A billion here, a billion there, before you know it you're talking about some real money.
If I were president I would probably cut from military spending - but at some point that becomes painful to cut aswell.
A lot of people have misunderstood me in this thread, at no point do I want to see public research cut. Its just that the same people who are worried about what climate change will bring over next 50 years (and I am too!) dont seen to feel any sense of alarm at the federal government living outside its means for the next 50 years, and I can not understand why
Because the federal government is not in any sense living outside its means.
I’m not sure how to explain this to you, really - you’re fundamentally stuck, I think, on the idea that the gov is like a business or a household, and needs to budget the same way. It really doesn’t.
Maybe think of it this way, to start to get your head around it: current debt is just over 100% of GDP - so in some sense the US has borrowed about a years worth of production. 100% sounds scary, but does 12 months sound so scary? Would you consider yourself in catastrophic debt if you owed a year of your salary?
Personally I wish my mortgage was only a year of my salary!
You can call it stuck if you want, I guess I am - how can this not be a bad thing? It feels like its not a bad thing until suddenly it is. Countries can & do go broke. You can sell your house and break even, thr govt cant sell the NIH
Consider the idea that without decades of money printing, your house might only cost 1 year of salary in the first place
Or maybe let me ask it a other way - if the govt really doesnt need to balance the budget, why dont we have 50 aircraft carriers and free healthcare for all?
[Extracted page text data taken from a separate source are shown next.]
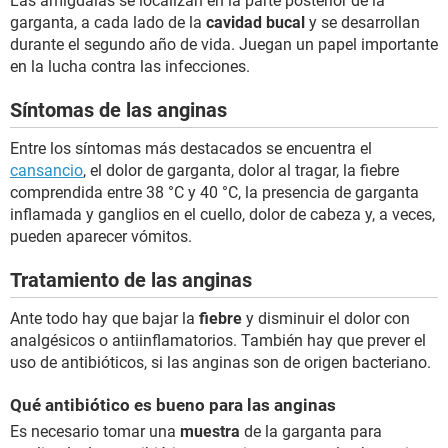
Las amígdalas se localizan en la parte posterior de la
garganta, a cada lado de la
cavidad bucal
y se desarrollan
durante el segundo año de vida. Juegan un papel importante
en la lucha contra las infecciones.
Síntomas de las anginas
Entre los síntomas más destacados se encuentra el
cansancio
, el dolor de garganta, dolor al tragar, la fiebre
comprendida entre 38 °C y 40 °C, la presencia de garganta
inflamada y ganglios en el cuello, dolor de cabeza y, a veces,
pueden aparecer vómitos.
Tratamiento de las anginas
Ante todo hay que bajar la
fiebre
y disminuir el dolor con
analgésicos o antiinflamatorios. También hay que prever el
uso de antibióticos, si las anginas son de origen bacteriano.
Qué antibiótico es bueno para las anginas
Es necesario tomar una
muestra
de la garganta para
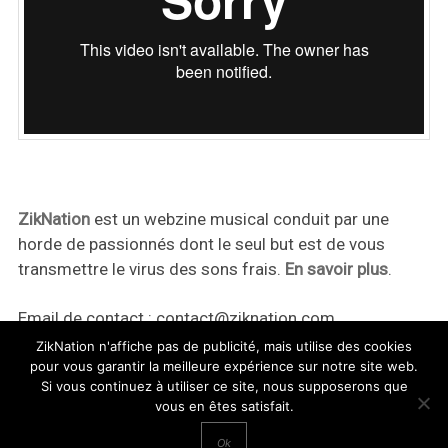
ZikNation
est un webzine musical conduit par une
horde de passionnés dont le seul but est de vous
transmettre le virus des sons frais.
En savoir plus
.
Email de contact :
contact@ziknation.com
ZikNation n'affiche pas de publicité, mais utilise des cookies
pour vous garantir la meilleure expérience sur notre site web.
Si vous continuez à utiliser ce site, nous supposerons que
vous en êtes satisfait.
ZikNation 2024
Ok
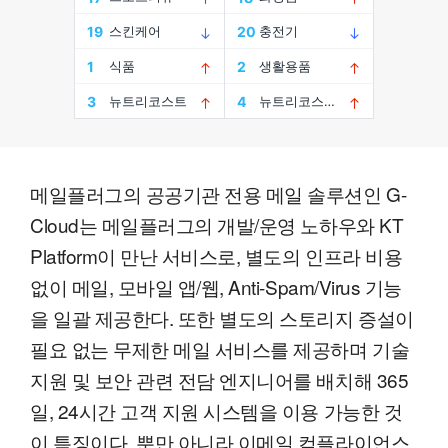
메일플러그의 공공기관 전용 메일 솔루션인 G-
Cloud는 메일플러그의 개발/운영 노하우와 KT
Platform이 만난 서비스로, 별도의 인프라 비용
없이 메일, 모바일 앱/웹, Anti-Spam/Virus 기능
을 일괄 제공한다. 또한 별도의 스토리지 증설이
필요 없는 무제한 메일 서비스를 제공하며 기술
지원 및 보안 관련 전담 엔지니어를 배치해 365
일, 24시간 고객 지원 시스템을 이용 가능한 것
이 특징이다. 뿐만 아니라 이메일 컴플라이언스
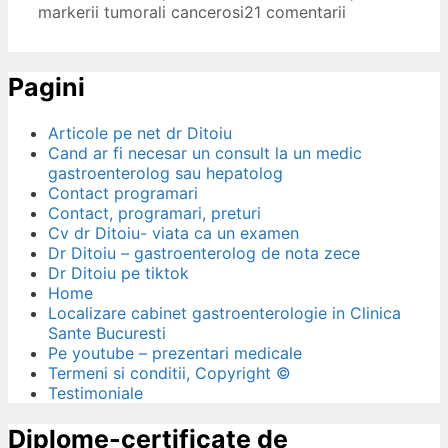
markerii tumorali cancerosi
21 comentarii
Pagini
Articole pe net dr Ditoiu
Cand ar fi necesar un consult la un medic
gastroenterolog sau hepatolog
Contact programari
Contact, programari, preturi
Cv dr Ditoiu- viata ca un examen
Dr Ditoiu – gastroenterolog de nota zece
Dr Ditoiu pe tiktok
Home
Localizare cabinet gastroenterologie in Clinica
Sante Bucuresti
Pe youtube – prezentari medicale
Termeni si conditii, Copyright ©
Testimoniale
Diplome-certificate de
Such huge sums of money go beyond merely number balancing, at some piint theyre forcefully managing the real resources of the nation
Debt can’t increase to infinity, true - but that does not mean it can’t be a finite number indefinitely.
And the current finite number is nowhere close to causing a crisis for the US (Japan had two and a half times GDP in debt and did not collapse into hyperinflation or some other catastrophic fate, for example).
How can we afford it? because scientific discovery turbocharges our economy. Why do we have such a huge biotech industry? Why was the internet mostly built in the US? Why are we the only country that has placed somebody on the moon, and have huge launch capacities?
Because we invested in those technologies and they paid off handsomely. What you are seeing is the result of "profit externalization"- laws like Bayh Dole allow universities to profit from the research they carry out under contract with the government.
Everything we did, we did because the alternatives were worse.
The US could pay its debt tomorrow, in full. We'd like to avoid that shock, if possible, but there's nothing uncreditworthy about running a fiscal deficit.
USG revenue/spending should be reasoned about in terms of the resources it directs, and the resulting effects on US and world GDP. Everything else is just accounting.
"There has been a government-wide purge going on of references to any sorts of DEI (diversity, equity, and inclusion) criteria, and indeed, various elected and unelected officials have for some time now been using "DEI" as a scapegoat term and apparently a shorter way of casting suspicion on anything that is not being run by some white guy. As a white guy myself, I find this phenomenally offensive, and I can't even imagine how I'd be feeling about it as a direct target of this garbage"
This is the kind of comment that caused all the public backlash against DEI. Completely out of touch. If you talk this way, don't expect the public to believe your claims about defunding.
The majority of the public is fed up with DEI programs. Cherry picking a single appointment because the guy is unqualified but White doesn't really mean anything compared to the programs that caused thousands of people lost job and educational opportunities.
I think its underappreciated how much of America's modern success comes down to attracting scientists and intellectuals from war torn europe in the 30s-50s.